Uncertainty currently surrounds the Major Projects Agreement and the steel sector’s NAECI agreement.

In the middle of all this are Bob Blackman and Alan Ritchie. The long-serving Blackman is regarded as a conciliator, while Ritchie, who replaced the highly respected George Brumwell in 2004, is a lesser known quantity.

Ahead of the Olympics, both men will be aware of the powerful position construction’s unions suddenly occupy once more. T5 proved that attempting to strike a ground-breaking pay deal with one union’s workers does not necessarily mean a happy workforce. The Olympics is one deadline that cannot be missed – as the unions will be only too aware.

15 Ken Livingstone, Mayor of London

Once a symbol of Labour’s hard left, Red Ken is these days showing a few blue tinges – although he is unafraid of courting controversy, as was demonstrated during his recent spat with the Evening Standard newspaper.

Livingstone was elected London mayor seven years ago, and his determination to overhaul the capital’s creaking infrastructure has since brought him into direct contact – and often confrontation – with the construction industry.

The most obvious example was his long-running battle, in partnership with TfL boss Bob Kiley, to prevent the Tube PPP from going through – which he lost.

Lately though, Livingstone’s policies are having a more positive effect on the industry.
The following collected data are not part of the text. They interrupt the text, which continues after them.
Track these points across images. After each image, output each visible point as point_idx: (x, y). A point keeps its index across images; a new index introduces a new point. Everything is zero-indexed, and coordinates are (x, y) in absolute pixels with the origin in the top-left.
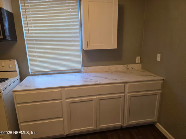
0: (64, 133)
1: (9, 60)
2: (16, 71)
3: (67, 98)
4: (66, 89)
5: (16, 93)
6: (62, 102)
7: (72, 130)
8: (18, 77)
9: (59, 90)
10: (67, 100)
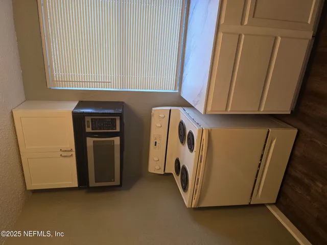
0: (308, 41)
1: (152, 117)
2: (170, 110)
3: (242, 23)
4: (222, 21)
5: (209, 109)
6: (245, 35)
7: (309, 22)
8: (181, 109)
9: (221, 35)
10: (246, 23)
His use of the bonds market has made plans for a series of infrastructure projects – including a Thames Gateway crossing and Crossrail – come much closer to reality.
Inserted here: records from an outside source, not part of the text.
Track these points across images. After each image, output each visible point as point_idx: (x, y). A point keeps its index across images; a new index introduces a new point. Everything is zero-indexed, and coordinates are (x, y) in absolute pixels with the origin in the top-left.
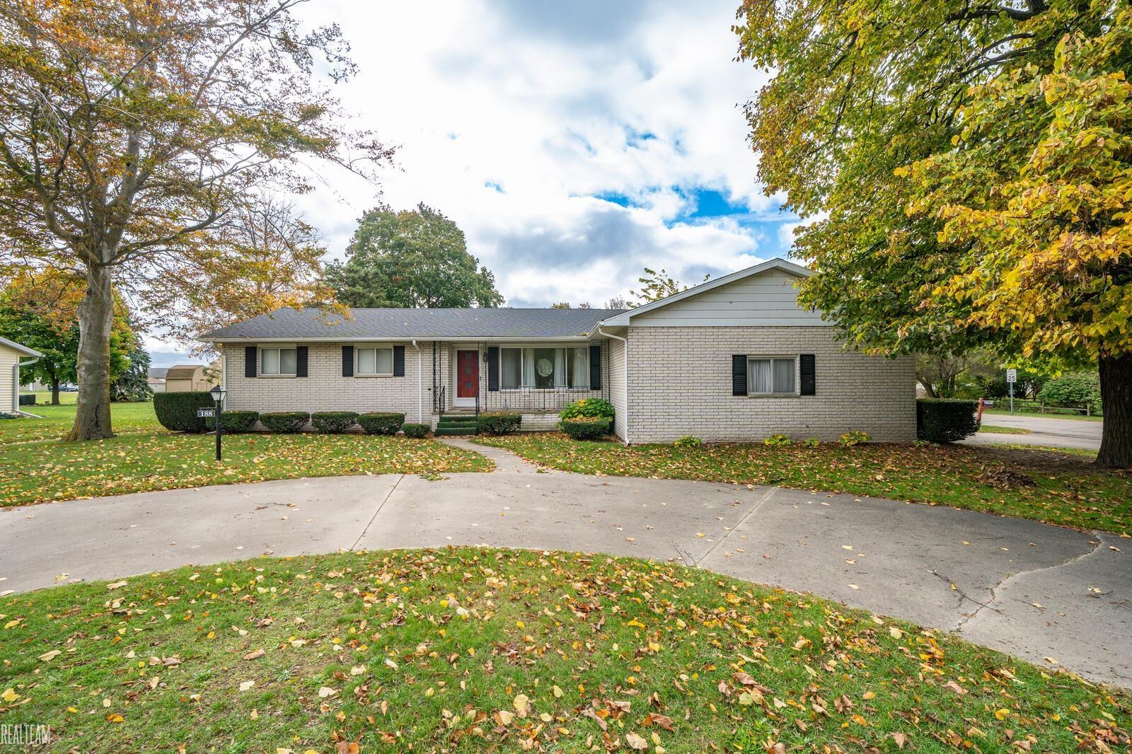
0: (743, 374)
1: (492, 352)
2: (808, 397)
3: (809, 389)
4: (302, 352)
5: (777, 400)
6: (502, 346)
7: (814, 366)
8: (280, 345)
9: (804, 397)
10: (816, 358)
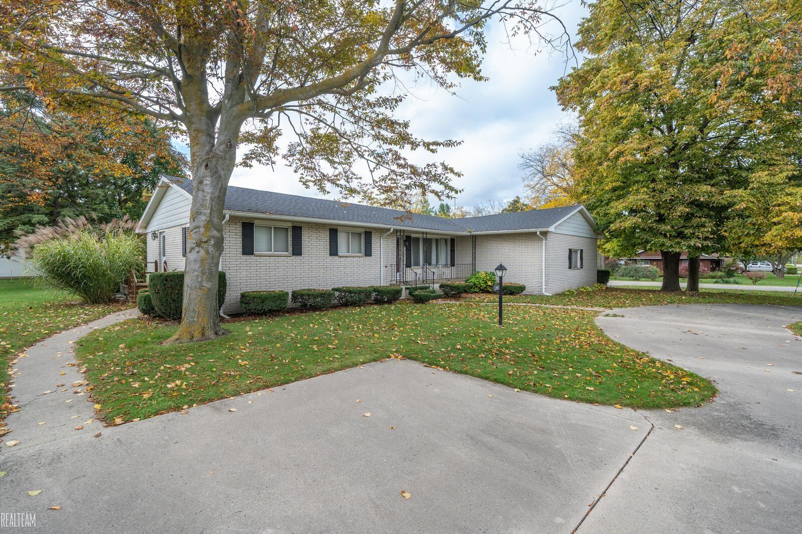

Bonds have already been used to raise funds for other Tube infrastructure work outside of the PPP.

Livingstone’s planning policies are also having an important influence on construction. His insistence on at least 35% social housing units in new developments has posed a few awkward questions for housebuilders, and he has made himself champion of tall buildings.

With huge development planned on his doorstep in the Thames Gateway, Livingstone’s influence on construction is likely to continue – at least as long as he stays in office.